WORK TO COMPLETE: Somewhere below are a line with "X59476Y-37990D01*" and a later line with "X60028Y-39031D02*". Output exactly those lines and all lines between them.
- - - - -
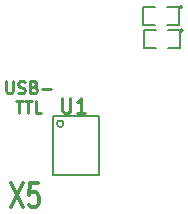
<source format=gto>
G04 (created by PCBNEW (2013-04-19 BZR 4011)-stable) date 27/09/2013 13:49:53*
%MOIN*%
G04 Gerber Fmt 3.4, Leading zero omitted, Abs format*
%FSLAX34Y34*%
G01*
G70*
G90*
G04 APERTURE LIST*
%ADD10C,2.3622e-006*%
%ADD11C,0.01*%
%ADD12C,0.012*%
%ADD13C,0.005*%
G04 APERTURE END LIST*
G54D10*
G54D11*
X58847Y-37971D02*
X58847Y-38295D01*
X58866Y-38333D01*
X58885Y-38352D01*
X58923Y-38371D01*
X59000Y-38371D01*
X59038Y-38352D01*
X59057Y-38333D01*
X59076Y-38295D01*
X59076Y-37971D01*
X59247Y-38352D02*
X59304Y-38371D01*
X59400Y-38371D01*
X59438Y-38352D01*
X59457Y-38333D01*
X59476Y-38295D01*
X59476Y-38257D01*
X59457Y-38219D01*
X59438Y-38200D01*
X59400Y-38181D01*
X59323Y-38162D01*
X59285Y-38143D01*
X59266Y-38124D01*
X59247Y-38086D01*
X59247Y-38048D01*
X59266Y-38010D01*
X59285Y-37990D01*
X59323Y-37971D01*
X59419Y-37971D01*
X59476Y-37990D01*
X59780Y-38162D02*
X59838Y-38181D01*
X59857Y-38200D01*
X59876Y-38238D01*
X59876Y-38295D01*
X59857Y-38333D01*
X59838Y-38352D01*
X59800Y-38371D01*
X59647Y-38371D01*
X59647Y-37971D01*
X59780Y-37971D01*
X59819Y-37990D01*
X59838Y-38010D01*
X59857Y-38048D01*
X59857Y-38086D01*
X59838Y-38124D01*
X59819Y-38143D01*
X59780Y-38162D01*
X59647Y-38162D01*
X60047Y-38219D02*
X60352Y-38219D01*
X59171Y-38631D02*
X59400Y-38631D01*
X59285Y-39031D02*
X59285Y-38631D01*
X59476Y-38631D02*
X59704Y-38631D01*
X59590Y-39031D02*
X59590Y-38631D01*
X60028Y-39031D02*
X59838Y-39031D01*
X59838Y-38631D01*
G54D12*
X59004Y-41363D02*
X59404Y-42163D01*
X59404Y-41363D02*
X59004Y-42163D01*
X59918Y-41363D02*
X59632Y-41363D01*
X59604Y-41744D01*
X59632Y-41706D01*
X59690Y-41668D01*
X59832Y-41668D01*
X59890Y-41706D01*
X59918Y-41744D01*
X59947Y-41820D01*
X59947Y-42011D01*
X59918Y-42087D01*
X59890Y-42125D01*
X59832Y-42163D01*
X59690Y-42163D01*
X59632Y-42125D01*
X59604Y-42087D01*
G54D13*
X64740Y-36270D02*
G75*
G03X64740Y-36270I-50J0D01*
G74*
G01*
X64240Y-36270D02*
X64640Y-36270D01*
X64640Y-36270D02*
X64640Y-36870D01*
X64640Y-36870D02*
X64240Y-36870D01*
X63840Y-36870D02*
X63440Y-36870D01*
X63440Y-36870D02*
X63440Y-36270D01*
X63440Y-36270D02*
X63840Y-36270D01*
X64730Y-35490D02*
G75*
G03X64730Y-35490I-50J0D01*
G74*
G01*
X64230Y-35490D02*
X64630Y-35490D01*
X64630Y-35490D02*
X64630Y-36090D01*
X64630Y-36090D02*
X64230Y-36090D01*
X63830Y-36090D02*
X63430Y-36090D01*
X63430Y-36090D02*
X63430Y-35490D01*
X63430Y-35490D02*
X63830Y-35490D01*
X60405Y-39135D02*
X60405Y-41085D01*
X60405Y-41085D02*
X61955Y-41085D01*
X61955Y-41085D02*
X61955Y-39135D01*
X61955Y-39135D02*
X60405Y-39135D01*
X60766Y-39385D02*
G75*
G03X60766Y-39385I-111J0D01*
G74*
G01*
G54D11*
X60709Y-38532D02*
X60709Y-38937D01*
X60732Y-38984D01*
X60756Y-39008D01*
X60804Y-39032D01*
X60899Y-39032D01*
X60947Y-39008D01*
X60970Y-38984D01*
X60994Y-38937D01*
X60994Y-38532D01*
X61494Y-39032D02*
X61209Y-39032D01*
X61351Y-39032D02*
X61351Y-38532D01*
X61304Y-38603D01*
X61256Y-38651D01*
X61209Y-38675D01*
M02*

</source>
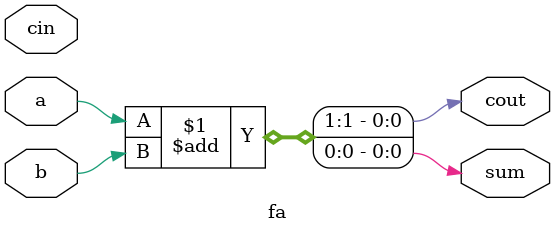
<source format=v>
module fa(a,b,cin,sum,cout);
	input a,b,cin;
	output sum,cout;
	assign {cout,sum} = a + b ;
endmodule

</source>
- - - - -
SOLUTION TO THE PROBLEM:
X59476Y-37990D01*
X59780Y-38162D02*
X59838Y-38181D01*
X59857Y-38200D01*
X59876Y-38238D01*
X59876Y-38295D01*
X59857Y-38333D01*
X59838Y-38352D01*
X59800Y-38371D01*
X59647Y-38371D01*
X59647Y-37971D01*
X59780Y-37971D01*
X59819Y-37990D01*
X59838Y-38010D01*
X59857Y-38048D01*
X59857Y-38086D01*
X59838Y-38124D01*
X59819Y-38143D01*
X59780Y-38162D01*
X59647Y-38162D01*
X60047Y-38219D02*
X60352Y-38219D01*
X59171Y-38631D02*
X59400Y-38631D01*
X59285Y-39031D02*
X59285Y-38631D01*
X59476Y-38631D02*
X59704Y-38631D01*
X59590Y-39031D02*
X59590Y-38631D01*
X60028Y-39031D02*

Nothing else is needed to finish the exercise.